**PROBLEM TO WORK ON**
Check each line of the entries for "revealing" and report the ones that have it.

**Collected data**

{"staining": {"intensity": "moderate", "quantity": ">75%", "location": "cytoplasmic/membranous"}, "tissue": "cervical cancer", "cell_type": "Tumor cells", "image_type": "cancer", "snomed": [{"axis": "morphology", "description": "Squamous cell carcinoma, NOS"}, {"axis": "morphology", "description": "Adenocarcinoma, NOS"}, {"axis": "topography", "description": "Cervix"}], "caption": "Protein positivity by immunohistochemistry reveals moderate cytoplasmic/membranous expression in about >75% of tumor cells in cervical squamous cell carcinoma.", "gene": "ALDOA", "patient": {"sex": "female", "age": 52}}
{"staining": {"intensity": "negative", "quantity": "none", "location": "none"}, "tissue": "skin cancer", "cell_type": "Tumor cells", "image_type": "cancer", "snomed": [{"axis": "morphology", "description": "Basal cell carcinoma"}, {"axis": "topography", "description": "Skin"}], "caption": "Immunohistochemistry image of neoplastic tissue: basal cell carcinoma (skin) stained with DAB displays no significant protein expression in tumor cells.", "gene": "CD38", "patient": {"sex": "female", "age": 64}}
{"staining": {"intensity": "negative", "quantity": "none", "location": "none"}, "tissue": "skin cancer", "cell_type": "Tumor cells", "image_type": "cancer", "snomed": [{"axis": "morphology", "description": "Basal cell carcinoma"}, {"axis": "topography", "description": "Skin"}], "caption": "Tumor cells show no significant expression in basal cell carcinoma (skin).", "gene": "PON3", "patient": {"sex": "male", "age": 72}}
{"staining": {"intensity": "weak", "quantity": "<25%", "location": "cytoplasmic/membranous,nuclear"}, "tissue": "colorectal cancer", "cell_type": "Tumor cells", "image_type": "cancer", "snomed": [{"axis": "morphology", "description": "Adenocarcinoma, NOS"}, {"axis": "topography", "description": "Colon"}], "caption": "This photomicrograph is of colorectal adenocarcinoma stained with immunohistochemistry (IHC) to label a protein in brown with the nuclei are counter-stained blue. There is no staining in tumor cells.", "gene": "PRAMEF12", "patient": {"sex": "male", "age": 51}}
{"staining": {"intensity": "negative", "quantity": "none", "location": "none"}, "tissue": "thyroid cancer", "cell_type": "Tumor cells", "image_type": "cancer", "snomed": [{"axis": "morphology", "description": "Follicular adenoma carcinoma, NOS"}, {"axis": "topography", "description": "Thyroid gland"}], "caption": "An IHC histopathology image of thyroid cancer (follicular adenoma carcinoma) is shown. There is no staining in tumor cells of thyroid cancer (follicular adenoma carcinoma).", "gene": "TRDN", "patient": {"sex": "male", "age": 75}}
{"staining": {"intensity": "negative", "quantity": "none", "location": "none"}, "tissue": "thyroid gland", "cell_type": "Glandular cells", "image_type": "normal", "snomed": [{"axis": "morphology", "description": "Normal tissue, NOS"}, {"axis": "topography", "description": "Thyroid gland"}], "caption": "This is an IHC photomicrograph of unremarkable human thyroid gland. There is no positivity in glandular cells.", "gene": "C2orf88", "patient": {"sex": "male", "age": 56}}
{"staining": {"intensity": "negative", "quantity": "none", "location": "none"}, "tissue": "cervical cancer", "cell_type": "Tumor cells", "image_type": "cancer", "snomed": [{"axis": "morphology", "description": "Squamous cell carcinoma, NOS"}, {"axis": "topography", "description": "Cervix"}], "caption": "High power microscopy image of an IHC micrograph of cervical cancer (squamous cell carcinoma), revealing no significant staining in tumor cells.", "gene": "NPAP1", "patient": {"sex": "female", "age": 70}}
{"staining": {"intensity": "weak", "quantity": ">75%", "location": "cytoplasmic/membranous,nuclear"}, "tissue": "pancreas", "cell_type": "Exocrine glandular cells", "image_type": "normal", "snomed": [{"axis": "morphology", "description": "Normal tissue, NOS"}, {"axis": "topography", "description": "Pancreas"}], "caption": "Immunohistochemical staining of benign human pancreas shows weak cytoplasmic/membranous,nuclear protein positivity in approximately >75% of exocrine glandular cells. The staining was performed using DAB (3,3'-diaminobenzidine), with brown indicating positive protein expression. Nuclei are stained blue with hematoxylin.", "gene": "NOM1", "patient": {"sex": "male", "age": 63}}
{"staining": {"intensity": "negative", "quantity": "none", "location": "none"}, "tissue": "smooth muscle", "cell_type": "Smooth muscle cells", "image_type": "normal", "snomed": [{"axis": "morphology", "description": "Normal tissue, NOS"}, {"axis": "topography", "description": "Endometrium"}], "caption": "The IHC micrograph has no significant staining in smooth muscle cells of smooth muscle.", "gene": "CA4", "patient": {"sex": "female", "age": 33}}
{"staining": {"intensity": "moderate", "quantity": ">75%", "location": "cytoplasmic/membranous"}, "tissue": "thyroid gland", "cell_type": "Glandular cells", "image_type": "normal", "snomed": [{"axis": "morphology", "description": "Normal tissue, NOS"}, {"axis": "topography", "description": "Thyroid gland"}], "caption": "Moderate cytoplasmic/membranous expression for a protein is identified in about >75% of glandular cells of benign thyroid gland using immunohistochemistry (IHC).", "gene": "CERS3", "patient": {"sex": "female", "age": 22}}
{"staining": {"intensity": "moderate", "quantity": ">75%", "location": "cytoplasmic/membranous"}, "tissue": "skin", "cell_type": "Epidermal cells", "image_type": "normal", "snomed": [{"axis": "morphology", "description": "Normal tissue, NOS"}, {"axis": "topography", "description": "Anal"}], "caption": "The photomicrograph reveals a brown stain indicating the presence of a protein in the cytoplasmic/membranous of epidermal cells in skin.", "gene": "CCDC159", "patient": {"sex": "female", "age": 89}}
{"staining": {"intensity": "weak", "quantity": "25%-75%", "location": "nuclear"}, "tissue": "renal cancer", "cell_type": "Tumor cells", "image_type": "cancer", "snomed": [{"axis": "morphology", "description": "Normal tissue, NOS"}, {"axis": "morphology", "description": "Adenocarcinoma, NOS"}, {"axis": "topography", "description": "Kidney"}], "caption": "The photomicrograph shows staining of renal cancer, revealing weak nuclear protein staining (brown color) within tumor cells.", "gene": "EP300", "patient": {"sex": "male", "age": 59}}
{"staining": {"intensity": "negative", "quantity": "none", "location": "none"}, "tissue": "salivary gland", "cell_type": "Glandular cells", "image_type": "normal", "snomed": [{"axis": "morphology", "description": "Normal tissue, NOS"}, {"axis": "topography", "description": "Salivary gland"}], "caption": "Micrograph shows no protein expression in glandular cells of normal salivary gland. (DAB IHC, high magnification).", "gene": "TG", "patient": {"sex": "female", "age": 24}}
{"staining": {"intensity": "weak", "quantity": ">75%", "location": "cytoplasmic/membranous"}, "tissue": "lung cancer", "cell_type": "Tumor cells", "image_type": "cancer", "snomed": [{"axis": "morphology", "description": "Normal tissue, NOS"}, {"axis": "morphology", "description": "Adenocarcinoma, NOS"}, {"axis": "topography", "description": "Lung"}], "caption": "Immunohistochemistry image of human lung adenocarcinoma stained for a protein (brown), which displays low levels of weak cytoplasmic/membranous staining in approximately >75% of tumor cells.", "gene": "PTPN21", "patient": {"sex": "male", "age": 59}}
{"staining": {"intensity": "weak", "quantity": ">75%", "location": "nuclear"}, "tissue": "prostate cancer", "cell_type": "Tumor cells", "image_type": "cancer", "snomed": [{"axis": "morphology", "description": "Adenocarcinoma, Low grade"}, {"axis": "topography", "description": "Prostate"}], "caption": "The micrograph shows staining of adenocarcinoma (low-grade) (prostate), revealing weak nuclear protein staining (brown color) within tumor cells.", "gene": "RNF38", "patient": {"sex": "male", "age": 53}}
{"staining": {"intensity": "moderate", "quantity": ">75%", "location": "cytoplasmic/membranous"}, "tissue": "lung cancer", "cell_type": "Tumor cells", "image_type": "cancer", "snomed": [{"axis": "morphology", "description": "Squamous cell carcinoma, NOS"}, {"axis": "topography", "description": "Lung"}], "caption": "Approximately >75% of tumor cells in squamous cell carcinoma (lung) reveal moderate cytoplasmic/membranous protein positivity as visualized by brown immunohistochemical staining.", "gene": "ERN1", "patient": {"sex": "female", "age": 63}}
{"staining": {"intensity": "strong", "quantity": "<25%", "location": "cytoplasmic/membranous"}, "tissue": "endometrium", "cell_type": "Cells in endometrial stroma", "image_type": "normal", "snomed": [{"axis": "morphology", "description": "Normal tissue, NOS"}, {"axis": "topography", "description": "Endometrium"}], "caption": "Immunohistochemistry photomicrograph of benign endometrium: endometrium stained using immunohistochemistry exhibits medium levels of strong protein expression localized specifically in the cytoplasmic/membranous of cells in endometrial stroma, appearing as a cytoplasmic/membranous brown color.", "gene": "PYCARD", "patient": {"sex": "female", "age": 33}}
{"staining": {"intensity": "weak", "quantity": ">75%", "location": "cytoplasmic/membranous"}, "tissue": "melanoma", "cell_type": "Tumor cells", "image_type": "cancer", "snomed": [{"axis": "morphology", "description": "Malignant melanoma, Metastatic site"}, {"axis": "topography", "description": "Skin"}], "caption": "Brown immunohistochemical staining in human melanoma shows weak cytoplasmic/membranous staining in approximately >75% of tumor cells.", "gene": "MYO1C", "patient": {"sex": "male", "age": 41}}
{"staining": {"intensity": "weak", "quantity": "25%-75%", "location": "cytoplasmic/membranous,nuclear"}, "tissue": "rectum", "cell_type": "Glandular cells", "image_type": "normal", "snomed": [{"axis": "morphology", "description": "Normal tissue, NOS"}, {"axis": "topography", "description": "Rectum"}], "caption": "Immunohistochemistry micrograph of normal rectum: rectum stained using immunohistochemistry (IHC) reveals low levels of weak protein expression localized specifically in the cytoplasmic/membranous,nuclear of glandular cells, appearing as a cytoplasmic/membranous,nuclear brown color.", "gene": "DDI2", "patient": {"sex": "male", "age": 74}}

**OUTPUT FOR THIS EXERCISE**
{"staining": {"intensity": "negative", "quantity": "none", "location": "none"}, "tissue": "cervical cancer", "cell_type": "Tumor cells", "image_type": "cancer", "snomed": [{"axis": "morphology", "description": "Squamous cell carcinoma, NOS"}, {"axis": "topography", "description": "Cervix"}], "caption": "High power microscopy image of an IHC micrograph of cervical cancer (squamous cell carcinoma), revealing no significant staining in tumor cells.", "gene": "NPAP1", "patient": {"sex": "female", "age": 70}}
{"staining": {"intensity": "weak", "quantity": "25%-75%", "location": "nuclear"}, "tissue": "renal cancer", "cell_type": "Tumor cells", "image_type": "cancer", "snomed": [{"axis": "morphology", "description": "Normal tissue, NOS"}, {"axis": "morphology", "description": "Adenocarcinoma, NOS"}, {"axis": "topography", "description": "Kidney"}], "caption": "The photomicrograph shows staining of renal cancer, revealing weak nuclear protein staining (brown color) within tumor cells.", "gene": "EP300", "patient": {"sex": "male", "age": 59}}
{"staining": {"intensity": "weak", "quantity": ">75%", "location": "nuclear"}, "tissue": "prostate cancer", "cell_type": "Tumor cells", "image_type": "cancer", "snomed": [{"axis": "morphology", "description": "Adenocarcinoma, Low grade"}, {"axis": "topography", "description": "Prostate"}], "caption": "The micrograph shows staining of adenocarcinoma (low-grade) (prostate), revealing weak nuclear protein staining (brown color) within tumor cells.", "gene": "RNF38", "patient": {"sex": "male", "age": 53}}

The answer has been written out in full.